It was another day of big data in dashboard week. Coach Andy asked us to create a visualisation based on data from the Survey of Income and Program Participation (SIPP) from the U.S. Census. I was excited to dig into some survey data, which can be notoriously difficult to work with but has a lot of opportunities for interesting visualisation. But first, I had to find the data.

Data Acquisition

The U.S. Census data portal is antiquated at best, and almost deliberately unusable at worst. The data portal for the SIPP is a service called, I kid you not, “DataFerrett”. It can only be accessed through, here’s the real kicker, Internet Explorer. Even then, you wind up on a page that tells you the service has been deprecated in favour of a new beta service, which, while more streamlined, is similarly unusable.

Really U.S. Census? It’s 2020, not Windows 98

However, there was another option, an old-school FTP page that contains the data for each ‘Wave’ of survey for each year it was conducted. These are massive (>10GB) files formatted as STATA, SAS, or DATs. It felt too soon to be having flashbacks to yesterday’s download woes but I hesitantly clicked the download for Wave 1. It took about 15 minutes. Upon dropping the file into Alteryx, I found that I had downloaded a DAT file, not easily readable by the program. So, I downloaded the same file as an SAS, which I did see in the list of readable file types. Cue another 15 minute download.Luckily, Alteryx could read this one. Unluckily, the file size, containing hundreds of fields and tens of thousands of rows made it unwieldy.

Data Preparation

With more than a little shame, I eventually made the decision to switch over to some pre-made tables from the Census Bureau regarding types of insurance coverage among different demographic groups. While far more aggregated, these were also presented in a table format that was hideous to untangle. It seemed the longer I looked at this table, the less I understood what it was actually trying to convey.

Indented hierarchies, multi-level headers, sub-aggregation, and multiple data types within each column. Is this some sort of sick joke?

After about 45 minutes of unfruitful data manipulation in Alteryx, I finally capitulated and just futzed with the table in Excel until I got something manageable.

And to think, I began the day with 18 GB of data…

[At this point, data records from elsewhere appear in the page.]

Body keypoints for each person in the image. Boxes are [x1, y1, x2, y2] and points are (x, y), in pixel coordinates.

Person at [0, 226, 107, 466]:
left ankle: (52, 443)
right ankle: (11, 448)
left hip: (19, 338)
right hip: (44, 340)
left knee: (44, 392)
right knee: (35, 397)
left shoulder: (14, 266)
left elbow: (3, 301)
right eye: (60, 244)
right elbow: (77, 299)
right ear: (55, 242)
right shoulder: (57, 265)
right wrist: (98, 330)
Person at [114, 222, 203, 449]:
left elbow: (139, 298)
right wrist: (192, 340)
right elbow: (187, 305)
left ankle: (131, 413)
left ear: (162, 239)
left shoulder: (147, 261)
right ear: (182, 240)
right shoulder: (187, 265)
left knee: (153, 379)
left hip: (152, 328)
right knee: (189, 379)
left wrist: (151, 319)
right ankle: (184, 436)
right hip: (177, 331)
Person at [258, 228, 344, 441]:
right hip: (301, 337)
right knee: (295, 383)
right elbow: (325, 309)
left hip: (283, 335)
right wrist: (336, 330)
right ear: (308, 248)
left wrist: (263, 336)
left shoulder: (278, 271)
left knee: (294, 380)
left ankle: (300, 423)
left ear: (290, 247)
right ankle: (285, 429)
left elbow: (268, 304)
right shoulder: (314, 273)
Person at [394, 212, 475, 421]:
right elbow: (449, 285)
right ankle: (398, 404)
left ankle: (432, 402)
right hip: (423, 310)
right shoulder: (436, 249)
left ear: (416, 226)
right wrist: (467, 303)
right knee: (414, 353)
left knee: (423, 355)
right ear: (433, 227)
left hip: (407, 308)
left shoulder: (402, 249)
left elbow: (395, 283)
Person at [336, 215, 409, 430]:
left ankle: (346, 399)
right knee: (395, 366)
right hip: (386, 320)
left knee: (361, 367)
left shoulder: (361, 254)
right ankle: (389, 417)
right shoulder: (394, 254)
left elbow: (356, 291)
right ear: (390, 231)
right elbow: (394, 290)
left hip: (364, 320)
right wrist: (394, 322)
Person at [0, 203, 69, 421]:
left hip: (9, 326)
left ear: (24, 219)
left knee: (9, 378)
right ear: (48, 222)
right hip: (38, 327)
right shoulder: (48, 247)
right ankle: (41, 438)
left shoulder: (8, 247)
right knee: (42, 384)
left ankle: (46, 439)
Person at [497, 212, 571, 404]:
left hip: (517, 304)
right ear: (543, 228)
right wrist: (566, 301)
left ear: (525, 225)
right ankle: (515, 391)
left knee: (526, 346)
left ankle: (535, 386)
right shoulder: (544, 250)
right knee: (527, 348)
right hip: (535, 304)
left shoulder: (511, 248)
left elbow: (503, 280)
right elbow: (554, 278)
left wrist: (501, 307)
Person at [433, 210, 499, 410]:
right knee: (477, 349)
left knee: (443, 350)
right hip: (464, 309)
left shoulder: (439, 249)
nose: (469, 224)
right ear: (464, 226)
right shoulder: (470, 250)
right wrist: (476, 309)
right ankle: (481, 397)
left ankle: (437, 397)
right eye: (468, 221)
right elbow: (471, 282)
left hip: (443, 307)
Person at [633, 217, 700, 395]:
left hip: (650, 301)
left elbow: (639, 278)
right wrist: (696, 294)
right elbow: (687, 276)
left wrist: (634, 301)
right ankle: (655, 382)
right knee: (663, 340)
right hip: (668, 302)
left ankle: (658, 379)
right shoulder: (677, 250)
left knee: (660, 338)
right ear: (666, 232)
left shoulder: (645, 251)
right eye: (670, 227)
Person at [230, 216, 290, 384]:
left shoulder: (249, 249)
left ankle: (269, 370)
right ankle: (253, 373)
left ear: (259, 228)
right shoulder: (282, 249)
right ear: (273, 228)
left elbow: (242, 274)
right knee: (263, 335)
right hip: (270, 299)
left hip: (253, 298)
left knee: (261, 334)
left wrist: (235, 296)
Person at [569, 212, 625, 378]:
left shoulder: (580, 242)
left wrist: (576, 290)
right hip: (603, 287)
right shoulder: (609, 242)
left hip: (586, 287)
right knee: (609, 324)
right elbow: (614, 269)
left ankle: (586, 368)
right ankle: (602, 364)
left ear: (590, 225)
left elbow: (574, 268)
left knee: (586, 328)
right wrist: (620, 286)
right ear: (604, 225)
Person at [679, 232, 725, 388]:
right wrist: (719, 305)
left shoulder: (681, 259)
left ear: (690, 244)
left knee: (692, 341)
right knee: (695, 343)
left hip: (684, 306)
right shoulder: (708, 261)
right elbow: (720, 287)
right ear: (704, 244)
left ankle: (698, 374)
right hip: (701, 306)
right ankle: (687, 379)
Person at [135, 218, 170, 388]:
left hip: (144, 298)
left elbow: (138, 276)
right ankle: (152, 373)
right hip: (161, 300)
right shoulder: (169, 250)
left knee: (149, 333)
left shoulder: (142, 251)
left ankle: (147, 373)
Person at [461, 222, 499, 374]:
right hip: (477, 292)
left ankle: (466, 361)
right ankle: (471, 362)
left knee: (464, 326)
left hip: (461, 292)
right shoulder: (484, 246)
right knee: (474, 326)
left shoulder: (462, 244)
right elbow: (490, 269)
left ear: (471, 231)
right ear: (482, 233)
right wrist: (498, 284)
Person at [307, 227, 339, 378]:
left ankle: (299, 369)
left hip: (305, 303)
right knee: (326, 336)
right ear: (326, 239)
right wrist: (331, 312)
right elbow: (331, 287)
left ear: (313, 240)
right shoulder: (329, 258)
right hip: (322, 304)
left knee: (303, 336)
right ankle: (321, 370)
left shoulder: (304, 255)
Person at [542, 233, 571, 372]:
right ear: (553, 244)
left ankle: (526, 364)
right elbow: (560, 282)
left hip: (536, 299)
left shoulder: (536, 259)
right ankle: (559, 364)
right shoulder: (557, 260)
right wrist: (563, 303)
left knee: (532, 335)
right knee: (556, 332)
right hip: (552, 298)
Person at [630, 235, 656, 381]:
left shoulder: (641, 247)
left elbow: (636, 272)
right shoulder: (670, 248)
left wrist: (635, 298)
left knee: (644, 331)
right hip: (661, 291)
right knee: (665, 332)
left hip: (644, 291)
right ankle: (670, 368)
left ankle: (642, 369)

Data investigation and design

With my itty-bitty table in tow, I moved over to Tableau. My first visualisations were not promising. There didn’t seem to be much in terms of interesting trends in absolute or relative numbers. All I could see was that Medicare recipients tended to rate their own health worse than the rest of the population. This makes a lot of sense given that Medicare recipients are far older than the rest of the population.

A preliminary view of the data

After some more underwhelming exploration, it finally dawned on me why I was excited to be dealing with survey data in the first place. I’d been wanting to adapt Steve Wexler’s designs from his Data Visualisation Society survey viz and this would be the perfect opportunity. I moved over to Tableau Public and found and exceptional model for a single-select question presentation.

Exactly the inspiration I was looking for

I had similar elements in my data, a group to breakdown by and a big question to present the answers to. I love how this visualisation lets you compare how each group responds to the question as well as giving the span of answers between groups. The bar chart that functions as both a legend and signifier of magnitude is pretty darn neat too. I made a sketch to signpost my own viz.

I’m not an artist

From that sketch, I built a wireframe dashboard in Tableau and then built out the two charts it would need.

It took a little jiggering to match the chart type to Steve’s, but luckily Tableau Public lets you download any viz posted there. A little snooping in the back end of the viz, and I was able to reproduce it tolerably with my own data. Here’s a link to see the viz.

I like how the highlight action helps you see the trend for each insurance group. The action also connects the legend and the span chart very nicely.

Data acquisition and preparation issues made this the hardest day of Dashboard Week yet. However, I enjoyed having an opportunity to do some interesting survey visualisation. I’m already thinking about how to apply these techniques to some of the volunteer work I’ve been doing with NGOs. Peace and data till tomorrow!